*WHAT YOU HAVE TO DO*
Word for word, output every line of the material below, minus pictures.

Start of Block

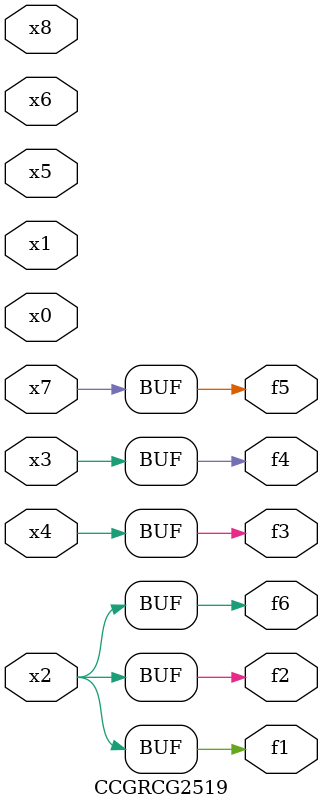
<source format=v>
module CCGRCG2519(
	input x0, x1, x2, x3, x4, x5, x6, x7, x8,
	output f1, f2, f3, f4, f5, f6
);
	assign f1 = x2;
	assign f2 = x2;
	assign f3 = x4;
	assign f4 = x3;
	assign f5 = x7;
	assign f6 = x2;
endmodule

</source>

End of Block

*PROBLEM SOLUTION*
<source format=v>
module CCGRCG2519(
	input x0, x1, x2, x3, x4, x5, x6, x7, x8,
	output f1, f2, f3, f4, f5, f6
);
	assign f1 = x2;
	assign f2 = x2;
	assign f3 = x4;
	assign f4 = x3;
	assign f5 = x7;
	assign f6 = x2;
endmodule

</source>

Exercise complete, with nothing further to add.